▶ **Dataset excerpts**:
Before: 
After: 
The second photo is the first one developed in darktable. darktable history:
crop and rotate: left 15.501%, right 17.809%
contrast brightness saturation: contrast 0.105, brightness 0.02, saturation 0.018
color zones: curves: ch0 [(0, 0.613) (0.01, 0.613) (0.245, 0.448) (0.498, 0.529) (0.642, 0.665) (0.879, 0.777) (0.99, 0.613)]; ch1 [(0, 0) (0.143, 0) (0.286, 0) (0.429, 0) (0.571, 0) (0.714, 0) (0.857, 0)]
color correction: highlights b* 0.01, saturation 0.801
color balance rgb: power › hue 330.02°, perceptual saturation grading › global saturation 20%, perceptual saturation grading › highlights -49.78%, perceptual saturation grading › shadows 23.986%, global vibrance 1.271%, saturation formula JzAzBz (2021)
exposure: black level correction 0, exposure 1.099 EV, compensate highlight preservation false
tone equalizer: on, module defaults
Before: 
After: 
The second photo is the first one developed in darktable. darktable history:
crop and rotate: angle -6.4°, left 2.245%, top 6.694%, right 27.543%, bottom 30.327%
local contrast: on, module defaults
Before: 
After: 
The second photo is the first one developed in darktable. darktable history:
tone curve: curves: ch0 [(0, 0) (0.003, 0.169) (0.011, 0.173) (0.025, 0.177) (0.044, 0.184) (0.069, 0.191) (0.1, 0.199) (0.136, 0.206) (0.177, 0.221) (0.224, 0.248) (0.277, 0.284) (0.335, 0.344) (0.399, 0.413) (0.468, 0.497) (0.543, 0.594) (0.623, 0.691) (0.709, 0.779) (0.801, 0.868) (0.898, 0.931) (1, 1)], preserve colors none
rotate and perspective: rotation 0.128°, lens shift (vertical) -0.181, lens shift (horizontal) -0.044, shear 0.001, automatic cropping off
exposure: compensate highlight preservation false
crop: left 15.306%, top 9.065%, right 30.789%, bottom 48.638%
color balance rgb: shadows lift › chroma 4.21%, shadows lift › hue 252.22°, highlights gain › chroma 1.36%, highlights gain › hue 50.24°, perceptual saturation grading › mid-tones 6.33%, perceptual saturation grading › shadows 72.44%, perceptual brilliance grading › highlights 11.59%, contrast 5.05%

▶ **What you have to do**: Write out all the items above again, swapping every "module defaults" for "default settings" and leaving all other text as it is.

▶ **Response below**:
Before: 
After: 
The second photo is the first one developed in darktable. darktable history:
crop and rotate: left 15.501%, right 17.809%
contrast brightness saturation: contrast 0.105, brightness 0.02, saturation 0.018
color zones: curves: ch0 [(0, 0.613) (0.01, 0.613) (0.245, 0.448) (0.498, 0.529) (0.642, 0.665) (0.879, 0.777) (0.99, 0.613)]; ch1 [(0, 0) (0.143, 0) (0.286, 0) (0.429, 0) (0.571, 0) (0.714, 0) (0.857, 0)]
color correction: highlights b* 0.01, saturation 0.801
color balance rgb: power › hue 330.02°, perceptual saturation grading › global saturation 20%, perceptual saturation grading › highlights -49.78%, perceptual saturation grading › shadows 23.986%, global vibrance 1.271%, saturation formula JzAzBz (2021)
exposure: black level correction 0, exposure 1.099 EV, compensate highlight preservation false
tone equalizer: on, default settings
Before: 
After: 
The second photo is the first one developed in darktable. darktable history:
crop and rotate: angle -6.4°, left 2.245%, top 6.694%, right 27.543%, bottom 30.327%
local contrast: on, default settings
Before: 
After: 
The second photo is the first one developed in darktable. darktable history:
tone curve: curves: ch0 [(0, 0) (0.003, 0.169) (0.011, 0.173) (0.025, 0.177) (0.044, 0.184) (0.069, 0.191) (0.1, 0.199) (0.136, 0.206) (0.177, 0.221) (0.224, 0.248) (0.277, 0.284) (0.335, 0.344) (0.399, 0.413) (0.468, 0.497) (0.543, 0.594) (0.623, 0.691) (0.709, 0.779) (0.801, 0.868) (0.898, 0.931) (1, 1)], preserve colors none
rotate and perspective: rotation 0.128°, lens shift (vertical) -0.181, lens shift (horizontal) -0.044, shear 0.001, automatic cropping off
exposure: compensate highlight preservation false
crop: left 15.306%, top 9.065%, right 30.789%, bottom 48.638%
color balance rgb: shadows lift › chroma 4.21%, shadows lift › hue 252.22°, highlights gain › chroma 1.36%, highlights gain › hue 50.24°, perceptual saturation grading › mid-tones 6.33%, perceptual saturation grading › shadows 72.44%, perceptual brilliance grading › highlights 11.59%, contrast 5.05%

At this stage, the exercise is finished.